PySpur - Graph UI for AI Agents
What is the project about?
PySpur is a visual, graph-based user interface (UI) designed for building, testing, and deploying AI agents. It provides a drag-and-drop environment for creating complex workflows involving Large Language Models (LLMs), data processing, and external tools.
What problem does it solve?
PySpur simplifies the development and deployment of AI agents by:
- Providing a visual, no-code/low-code interface, making agent creation accessible to a wider audience.
- Streamlining the iterative process of building, testing, and refining agent behavior.
- Offering built-in support for common AI agent tasks like iterative tool calling, file processing, structured output generation, and RAG (Retrieval-Augmented Generation).
- Facilitating the evaluation and deployment of agents.
What are the features of the project?
- Drag-and-Drop Interface: Build workflows visually.
- Loops: Enable iterative tool calling with memory.
- File Upload: Process documents (PDFs, videos, audio, images, text).
- Structured Outputs: Define JSON schemas for structured data extraction.
- RAG: Integrate Retrieval-Augmented Generation with document parsing, chunking, embedding, and vector database upsert.
- Multimodal Support: Handle various data types (video, images, audio, text, code).
- Tool Integration: Connect with external services like Slack, Firecrawl.dev, Google Sheets, GitHub, etc.
- Evals: Evaluate agent performance on datasets.
- One-Click Deploy: Publish agents as APIs.
- Python-Based: Extend functionality by adding custom nodes with Python.
- Vendor Agnostic: Supports a wide range of LLM providers, embedders, and vector databases (>100).
- Node-Level Debugging: Inspect the input and output of each node in the workflow.
- Support for Local Models: Integration with Ollama for using local LLMs.
What are the technologies used in the project?
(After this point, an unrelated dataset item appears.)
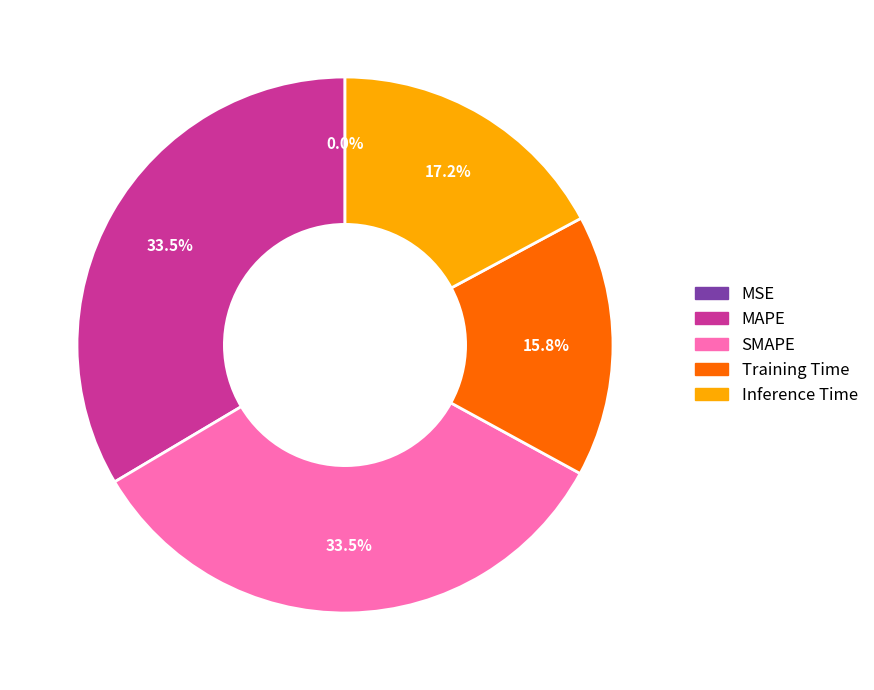

What percentage is the Training Time slice, to the nearest percent?

16%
- Python: The core language for extending the platform and creating custom nodes.
- Docker: Used for containerization and deployment.
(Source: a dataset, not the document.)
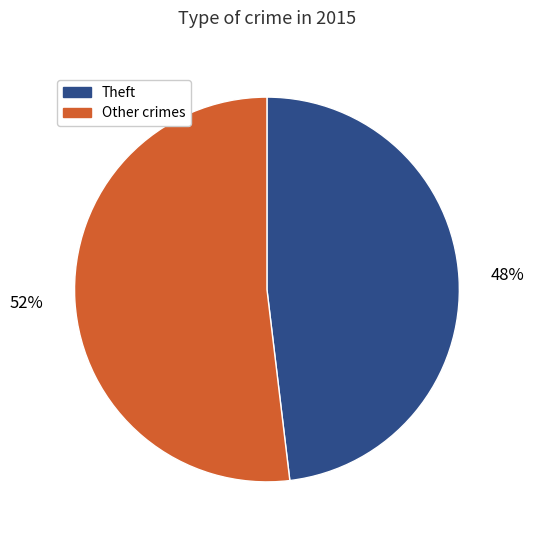

To the nearest percent, what percentage of the pie is Other crimes?

52%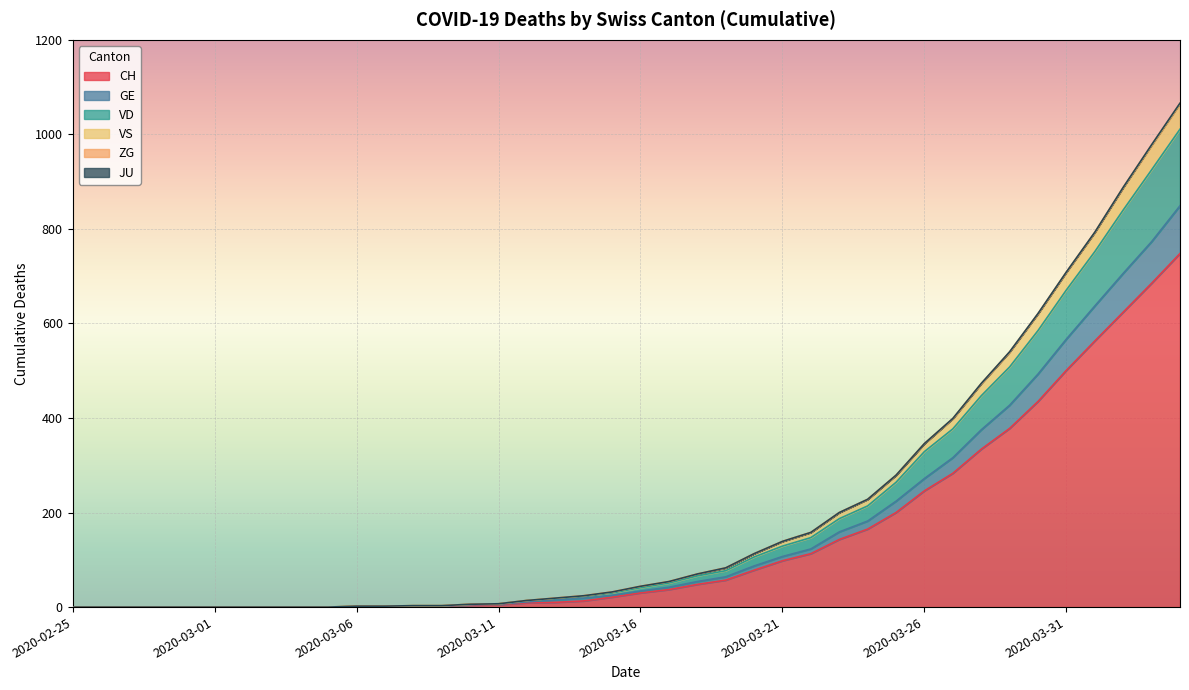

What is the maximum value for CH?

748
- PostgreSQL: Used as the database to store spurs and other state information.
- LLM Providers: Supports various LLM providers (OpenAI, Anthropic, etc.) and local models via Ollama.
- Vector Databases: Integrates with vector databases for RAG functionality.
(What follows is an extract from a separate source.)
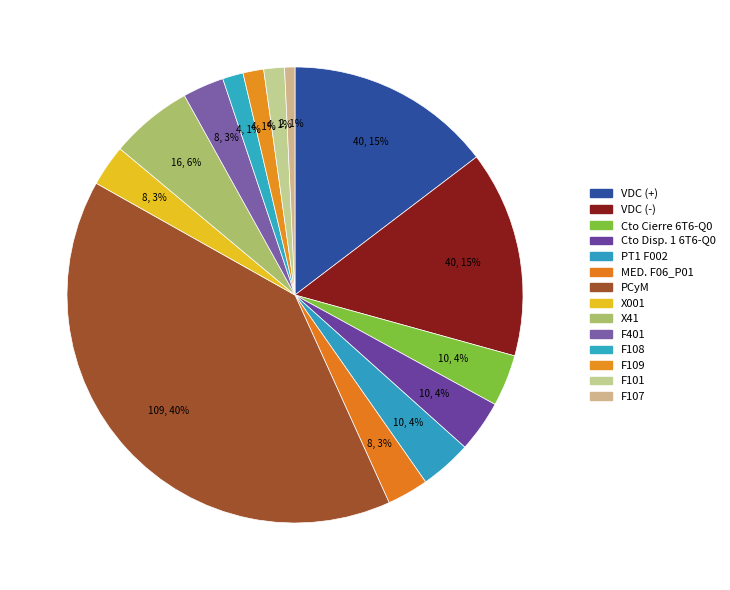

What is the largest slice in the pie chart?

PCyM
- (Implied) Web Technologies: The UI is web-based, implying the use of HTML, CSS, and JavaScript (or a framework built on them).
What are the benefits of the project?
- Faster Development: Accelerates the creation and iteration of AI agents.
- Increased Accessibility: Lowers the barrier to entry for building AI agents.
- Improved Debugging: Node-level debugging simplifies troubleshooting.
- Flexibility: Supports a wide range of use cases and integrations.
- Scalability: Docker-based deployment enables scaling.
- Extensibility: Python-based node creation allows for customization.
- Easy Deployment: One-click deployment to API simplifies integration.
What are the use cases of the project?
- Building AI assistants for various tasks.
- Creating automated workflows involving document processing and data extraction.
- Developing RAG-based applications.
- Prototyping and testing AI agent concepts.
- Building custom AI solutions that integrate with external services.
- Any application that requires complex interactions with LLMs and other tools.